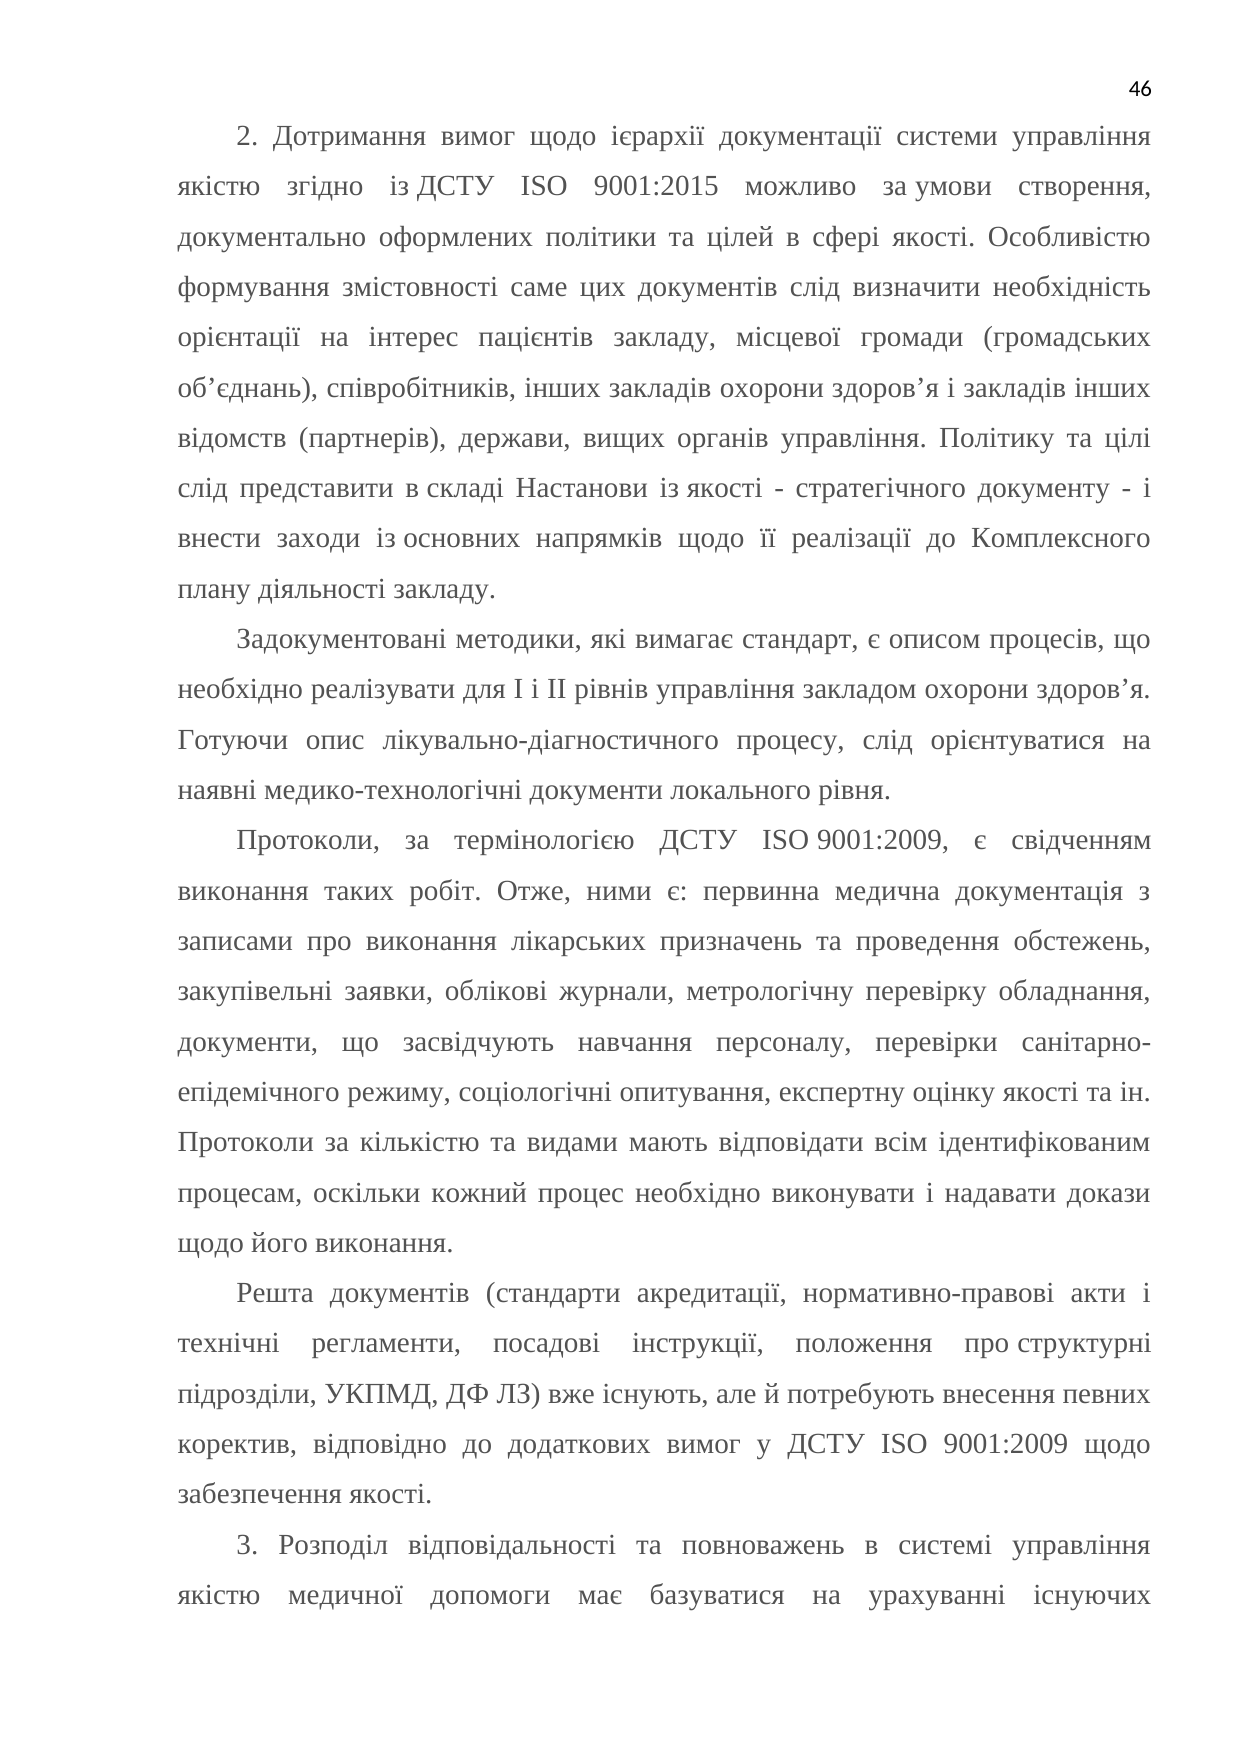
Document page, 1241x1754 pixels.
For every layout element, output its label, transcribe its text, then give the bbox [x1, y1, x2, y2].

text Протоколи, за термінологією ДСТУ ISO 9001:2009, є свідченням виконання таких робіт. Отже, ними є: первинна медична документація з записами про виконання лікарських призначень та проведення обстежень, закупівельні заявки, облікові журнали, метрологічну перевірку обладнання, документи, що засвідчують навчання персоналу, перевірки санітарно-епідемічного режиму, соціологічні опитування, експертну оцінку якості та ін. Протоколи за кількістю та видами мають відповідати всім ідентифікованим процесам, оскільки кожний процес необхідно виконувати і надавати докази щодо його виконання. [177, 822, 1152, 1258]
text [177, 1527, 1152, 1611]
text Задокументовані методики, які вимагає стандарт, є описом процесів, що необхідно реалізувати для І і ІІ рівнів управління закладом охорони здоров’я. Готуючи опис лікувально-діагностичного процесу, слід орієнтуватися на наявні медико-технологічні документи локального рівня. [177, 621, 1152, 806]
text 2. Дотримання вимог щодо ієрархії документації системи управління якістю згідно із ДСТУ ISO 9001:2015 можливо за умови створення, документально оформлених політики та цілей в сфері якості. Особливістю формування змістовності саме цих документів слід визначити необхідність орієнтації на інтерес пацієнтів закладу, місцевої громади (громадських об’єднань), співробітників, інших закладів охорони здоров’я і закладів інших відомств (партнерів), держави, вищих органів управління. Політику та цілі слід представити в складі Настанови із якості - стратегічного документу - і внести заходи із основних напрямків щодо її реалізації до Комплексного плану діяльності закладу. [177, 118, 1152, 604]
text Решта документів (стандарти акредитації, нормативно-правові акти і технічні регламенти, посадові інструкції, положення про структурні підрозділи, УКПМД, ДФ ЛЗ) вже існують, але й потребують внесення певних коректив, відповідно до додаткових вимог у ДСТУ ISO 9001:2009 щодо забезпечення якості. [177, 1275, 1152, 1510]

......

» Work task
Could you print the data exactly as it appears and keep the pictures out?

» Exercise solution
Document page, 1241x1754 pixels.
For every layout element, output its label, transcribe its text, then give the bbox [x1, y1, x2, y2].

text Протоколи, за термінологією ДСТУ ISO 9001:2009, є свідченням виконання таких робіт. Отже, ними є: первинна медична документація з записами про виконання лікарських призначень та проведення обстежень, закупівельні заявки, облікові журнали, метрологічну перевірку обладнання, документи, що засвідчують навчання персоналу, перевірки санітарно-епідемічного режиму, соціологічні опитування, експертну оцінку якості та ін. Протоколи за кількістю та видами мають відповідати всім ідентифікованим процесам, оскільки кожний процес необхідно виконувати і надавати докази щодо його виконання. [177, 822, 1152, 1258]
text [177, 1527, 1152, 1611]
text Задокументовані методики, які вимагає стандарт, є описом процесів, що необхідно реалізувати для І і ІІ рівнів управління закладом охорони здоров’я. Готуючи опис лікувально-діагностичного процесу, слід орієнтуватися на наявні медико-технологічні документи локального рівня. [177, 621, 1152, 806]
text 2. Дотримання вимог щодо ієрархії документації системи управління якістю згідно із ДСТУ ISO 9001:2015 можливо за умови створення, документально оформлених політики та цілей в сфері якості. Особливістю формування змістовності саме цих документів слід визначити необхідність орієнтації на інтерес пацієнтів закладу, місцевої громади (громадських об’єднань), співробітників, інших закладів охорони здоров’я і закладів інших відомств (партнерів), держави, вищих органів управління. Політику та цілі слід представити в складі Настанови із якості - стратегічного документу - і внести заходи із основних напрямків щодо її реалізації до Комплексного плану діяльності закладу. [177, 118, 1152, 604]
text Решта документів (стандарти акредитації, нормативно-правові акти і технічні регламенти, посадові інструкції, положення про структурні підрозділи, УКПМД, ДФ ЛЗ) вже існують, але й потребують внесення певних коректив, відповідно до додаткових вимог у ДСТУ ISO 9001:2009 щодо забезпечення якості. [177, 1275, 1152, 1510]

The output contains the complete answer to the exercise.